Stocks initially cheered the announcement on Sunday by US senators of around US$1 trillion in proposed infrastructure stimulus. A rebound in corporate profits also bolstered the case for owning stocks, even as markets stand near records and economic growth is expected to slow.

Those factors helped push the S&P 500 index to a near all-time high on Monday morning, but the benchmark basket ultimately retreated to lose 8.1 points, or 0.18 per cent, to 4,387.16 The Dow Jones Industrial Average fell 97.31 points, or 0.28 per cent, to 34,838.16, and the Nasdaq Composite added 8.39 points, or 0.06 per cent, to 14,681.07.

The MSCI world equity index, which tracks shares in 49 countries, gained 0.37 per cent.

"The Delta variant still represents the most immediate threat to the outlook," JPMorgan market strategists wrote in a note on Monday.

But the bank's outlook cited a surprise decline in British and European Covid-19 cases and positive second quarter economic data from the United States and Europe: "Constructive news last week on Delta and growth trims downside risks." The risks were not lost on other markets, including in energy. Oil prices tumbled about 3 per cent on Monday as weak economic data from China and the US, the world's top oil consumers, and higher crude output from OPEC producers stoked fears of weakness in oil demand and oversupply.

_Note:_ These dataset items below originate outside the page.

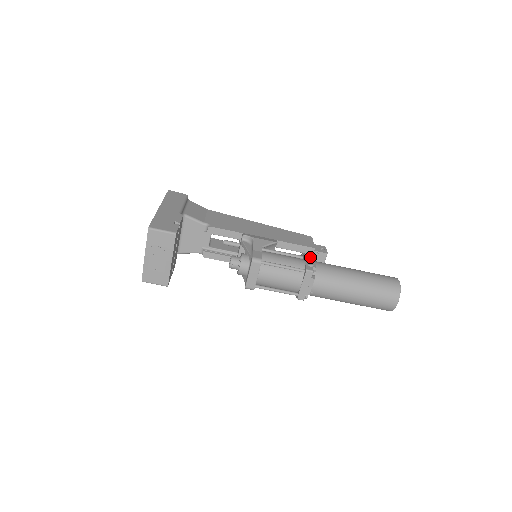
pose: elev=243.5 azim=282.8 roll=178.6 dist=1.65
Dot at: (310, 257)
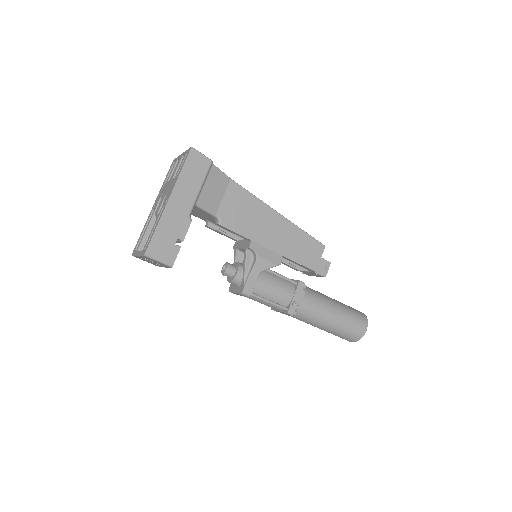
Dot at: (302, 289)
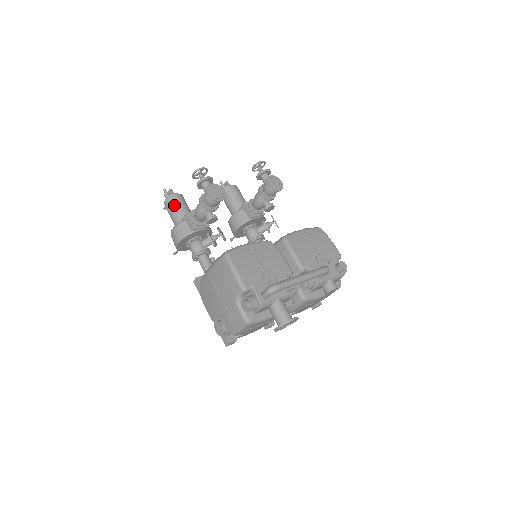
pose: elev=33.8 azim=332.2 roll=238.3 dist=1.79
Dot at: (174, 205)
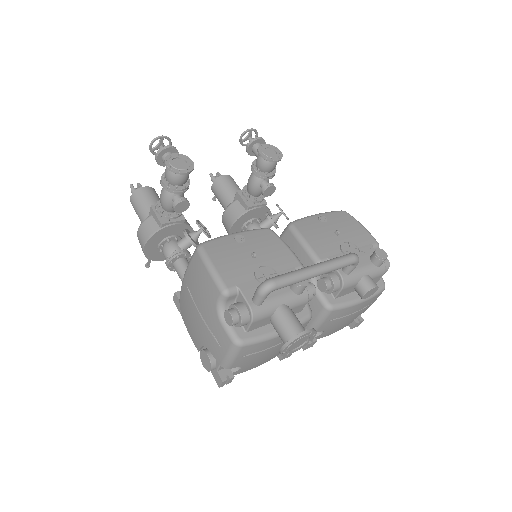
Dot at: (140, 200)
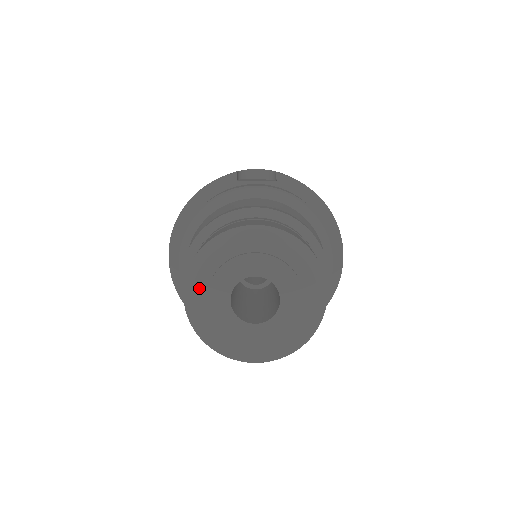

Brent settled at US$72.89 (S$98.63) a barrel, down 3.3 per cent on the day, while US crude fell 3.6 per cent to US$71.26 per barrel.

US manufacturing continued to grow in July, though the pace slowed for the second straight month as spending rotates back to services from goods and shortages of raw materials persist.

Factories around the world are suffering from supply bottlenecks, which sent prices skyrocketing in July, while a new wave of coronavirus infections in Asia demonstrated the fragile nature of the global recovery.

Treasuries Benchmark 10-year notes last rose 18/32 in price to yield 1.1806 per cent, but were still down from 1.239 per cent late on Friday and continuing a multi-month decline.

Negatively interpreting lower Treasury yields, however, could be a mistake, according to Morgan Stanley strategist Guneet Dhingra.

"Investors are fitting a narrative of excessive pessimism to lower yields," Dhingra wrote in a note on Sunday, noting low hospitalisations in Britain from the Delta variant, "suggesting overstated downside risks from Covid-19." The dollar fell back toward the one-month lows hit last week when it became clear the Fed was in no hurry to tighten policy.

As of late Monday afternoon, the dollar index fell 0.028 per cent, with the euro down 0.02 per cent to US$1.1868.

Spot gold dropped 0.1 per cent to US$1,812.70 an ounce as an uptick in risk appetite took some shine off the safe-haven metal. US gold futures settled up 0.3 per cent at US$1,822.20.